Each time a new pod is created, the kubelet agent delegates:
- Creating the container to the Container Runtime Interface
- Attaching the container to the network to the Container Network Interface
- Mounting volumes to the Container Storage Interface
But for the scope of this post, let’s focus on the CNI part.
Each pod has its own isolated Linux network namespace and is attached to a
bridge. The CNI is in charge of creating the bridge, assigning the IP and
connecting veth0
to the docker0
.
AWS is doing it differently
This is how most of the CNIs works and what happens most of the time, but different CNIs might use other ways to connect the container to the network.
As an example, there might not be a docker0
bridge; the AWS CNI is an
example of such CNI. In order to understand the reason of this choice, let’s
investigate on how EC2 networking works.
In AWS, each EC2 instance can have multiple network interfaces (ENIs) and each
of them can be assigned a limited number of IPs. For example, an m5.large
can
have up to 10 IPs for ENI; out of those 10 IPs one of them has to be assigned to
the network interface itself while the remaining can be assigned freely.
In the past, these extra IPs were assign to Pods but there was a big limit: the number of assignable IP addresses for each node.
Let’s have a look at an example.
An m5.large
EC2 instance can have up to 3 ENIs with 10 IP private addresses
each. Since one IP is reserved for the ENI, remains left 9 addresses per ENI and
thus 27 in total. As a conseuences the EC2 m5.large
could run up to 27 Pods,
not a lot actually.
Let’s enter prefixes
In August 2021 AWS released a change to EC2 that allows prefixes to be assigned to network interfaces.
Prefixes?! In simple words, instead of supporting a single IP address, ENIs now support an IP range.
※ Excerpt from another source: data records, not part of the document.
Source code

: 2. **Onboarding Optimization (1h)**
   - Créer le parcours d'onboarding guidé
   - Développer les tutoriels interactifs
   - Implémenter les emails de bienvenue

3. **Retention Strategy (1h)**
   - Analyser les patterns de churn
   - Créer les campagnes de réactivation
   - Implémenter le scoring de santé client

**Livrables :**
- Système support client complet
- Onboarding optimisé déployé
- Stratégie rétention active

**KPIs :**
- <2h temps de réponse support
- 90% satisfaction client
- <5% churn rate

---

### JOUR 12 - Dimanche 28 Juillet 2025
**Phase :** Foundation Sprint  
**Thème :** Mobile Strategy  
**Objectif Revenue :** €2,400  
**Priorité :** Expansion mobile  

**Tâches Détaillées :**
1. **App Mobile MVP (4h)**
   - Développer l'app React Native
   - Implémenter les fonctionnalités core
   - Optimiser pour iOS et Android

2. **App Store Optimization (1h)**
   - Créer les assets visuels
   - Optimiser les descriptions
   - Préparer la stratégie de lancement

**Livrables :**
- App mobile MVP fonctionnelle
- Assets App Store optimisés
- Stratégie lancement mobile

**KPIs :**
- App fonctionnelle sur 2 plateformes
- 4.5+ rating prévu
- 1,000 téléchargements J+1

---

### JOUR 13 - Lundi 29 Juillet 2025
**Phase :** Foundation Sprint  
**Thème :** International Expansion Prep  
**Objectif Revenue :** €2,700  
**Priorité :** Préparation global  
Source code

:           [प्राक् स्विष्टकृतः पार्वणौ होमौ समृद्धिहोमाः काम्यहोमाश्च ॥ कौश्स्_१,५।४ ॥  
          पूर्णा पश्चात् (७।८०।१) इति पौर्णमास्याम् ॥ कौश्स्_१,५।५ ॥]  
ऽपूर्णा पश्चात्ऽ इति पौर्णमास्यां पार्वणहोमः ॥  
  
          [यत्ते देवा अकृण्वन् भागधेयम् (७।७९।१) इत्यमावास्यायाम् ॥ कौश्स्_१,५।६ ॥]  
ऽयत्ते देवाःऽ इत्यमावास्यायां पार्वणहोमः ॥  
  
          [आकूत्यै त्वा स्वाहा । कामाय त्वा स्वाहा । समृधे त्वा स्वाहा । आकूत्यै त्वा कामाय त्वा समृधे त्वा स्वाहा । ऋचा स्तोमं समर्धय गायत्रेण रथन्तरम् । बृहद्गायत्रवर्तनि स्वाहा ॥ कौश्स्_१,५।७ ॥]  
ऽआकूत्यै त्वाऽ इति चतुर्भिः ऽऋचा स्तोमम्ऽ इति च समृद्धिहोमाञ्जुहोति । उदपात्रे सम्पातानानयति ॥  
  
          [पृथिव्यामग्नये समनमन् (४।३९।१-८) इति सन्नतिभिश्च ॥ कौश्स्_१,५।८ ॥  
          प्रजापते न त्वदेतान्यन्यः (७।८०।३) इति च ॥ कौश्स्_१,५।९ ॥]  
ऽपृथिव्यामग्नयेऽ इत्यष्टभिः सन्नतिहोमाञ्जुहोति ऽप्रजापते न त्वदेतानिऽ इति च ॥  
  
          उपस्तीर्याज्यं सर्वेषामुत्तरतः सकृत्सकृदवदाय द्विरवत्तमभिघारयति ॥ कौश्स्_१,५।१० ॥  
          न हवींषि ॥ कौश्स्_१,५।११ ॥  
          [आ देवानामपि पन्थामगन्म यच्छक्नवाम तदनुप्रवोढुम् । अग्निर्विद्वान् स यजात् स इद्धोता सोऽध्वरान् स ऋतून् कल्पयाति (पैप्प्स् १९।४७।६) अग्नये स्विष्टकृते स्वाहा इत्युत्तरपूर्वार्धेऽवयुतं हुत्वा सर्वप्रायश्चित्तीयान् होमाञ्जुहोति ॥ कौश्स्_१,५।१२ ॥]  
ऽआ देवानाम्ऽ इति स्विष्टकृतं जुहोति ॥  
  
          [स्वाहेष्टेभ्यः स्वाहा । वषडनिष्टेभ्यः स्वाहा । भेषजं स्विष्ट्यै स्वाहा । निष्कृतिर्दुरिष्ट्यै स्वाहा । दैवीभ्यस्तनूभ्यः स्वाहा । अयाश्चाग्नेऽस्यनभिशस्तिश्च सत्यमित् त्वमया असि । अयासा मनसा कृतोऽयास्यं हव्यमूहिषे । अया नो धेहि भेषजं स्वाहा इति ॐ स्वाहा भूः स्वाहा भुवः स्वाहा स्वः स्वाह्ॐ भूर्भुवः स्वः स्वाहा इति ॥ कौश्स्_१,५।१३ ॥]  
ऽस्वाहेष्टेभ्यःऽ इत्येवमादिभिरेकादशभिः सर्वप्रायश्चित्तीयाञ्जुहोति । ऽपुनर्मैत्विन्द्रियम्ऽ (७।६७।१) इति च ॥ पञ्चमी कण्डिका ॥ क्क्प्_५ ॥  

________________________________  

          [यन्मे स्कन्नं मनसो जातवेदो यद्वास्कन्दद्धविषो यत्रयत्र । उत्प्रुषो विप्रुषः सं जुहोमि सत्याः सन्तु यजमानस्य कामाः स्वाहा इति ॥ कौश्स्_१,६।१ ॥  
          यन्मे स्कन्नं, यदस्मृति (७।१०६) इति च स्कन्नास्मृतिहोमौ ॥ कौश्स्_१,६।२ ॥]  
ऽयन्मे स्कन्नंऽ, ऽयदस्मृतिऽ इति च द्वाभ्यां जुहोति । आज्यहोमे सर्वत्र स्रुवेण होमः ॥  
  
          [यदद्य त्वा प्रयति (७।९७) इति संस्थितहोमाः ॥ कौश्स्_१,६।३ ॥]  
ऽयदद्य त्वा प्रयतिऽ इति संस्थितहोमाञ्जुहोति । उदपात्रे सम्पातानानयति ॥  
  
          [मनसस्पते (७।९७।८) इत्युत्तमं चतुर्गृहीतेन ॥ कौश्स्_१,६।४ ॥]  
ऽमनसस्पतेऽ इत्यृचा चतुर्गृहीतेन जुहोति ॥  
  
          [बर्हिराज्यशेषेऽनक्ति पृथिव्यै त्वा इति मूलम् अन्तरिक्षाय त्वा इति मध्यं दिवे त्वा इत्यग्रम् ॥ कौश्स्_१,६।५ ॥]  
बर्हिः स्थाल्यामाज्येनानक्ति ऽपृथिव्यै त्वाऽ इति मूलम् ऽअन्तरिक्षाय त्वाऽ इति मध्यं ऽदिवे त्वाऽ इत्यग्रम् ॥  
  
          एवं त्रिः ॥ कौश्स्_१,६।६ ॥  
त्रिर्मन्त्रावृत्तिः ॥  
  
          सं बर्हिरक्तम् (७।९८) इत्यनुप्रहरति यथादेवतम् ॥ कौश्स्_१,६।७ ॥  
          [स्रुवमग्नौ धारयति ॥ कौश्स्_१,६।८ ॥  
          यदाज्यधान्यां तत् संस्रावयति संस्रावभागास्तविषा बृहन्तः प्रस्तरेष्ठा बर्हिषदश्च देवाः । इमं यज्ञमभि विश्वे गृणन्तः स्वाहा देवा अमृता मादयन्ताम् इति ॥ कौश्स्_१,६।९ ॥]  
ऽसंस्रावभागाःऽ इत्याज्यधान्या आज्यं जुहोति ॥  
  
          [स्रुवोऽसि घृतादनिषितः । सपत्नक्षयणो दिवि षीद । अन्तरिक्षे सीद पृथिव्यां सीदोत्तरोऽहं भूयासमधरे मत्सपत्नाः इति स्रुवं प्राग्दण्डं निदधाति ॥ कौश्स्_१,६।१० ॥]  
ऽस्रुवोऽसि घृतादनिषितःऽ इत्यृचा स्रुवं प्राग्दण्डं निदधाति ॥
Thus the same EC2 instance, which had 10 private IP addresses, now can have 10 ranges of IP addresses. And how big is the range? By default, 16 IP addresses; so with 10 ranges you could have up to 160 IP addresses.
Let’s have a look at another example.
An m5.large
can have 3 ENIs with 10 slots each for IPs or prefixes; since
one IP is reserved for the ENI, you’re left with 9 prefixes. Each prefix is 16
IPs, so 9*16=144
IPs. Since there are 3 ENIs, 144x3=432
IPs.
The same EC2 can now runs up to 432 Pods, not only 27 as before!
AWS CNI 1.9 and Pod-per-node limit
The AWS CNI 1.9.0 includes support to prefixes and caps the max number of Pods to 110 or 250 so you won’t be able to run 432 Pods on an m5.large; the latter in comòiance with the official Kubernetes large clusters guide recommendation. The CNI is also tunable and will prewarm IPs and prefixes so that your Pods start instantly.
So… in order to answer the question at the beginning of this post, her’s why the AWS-CNI 1.9.0 release (hopefully) makes more sense now!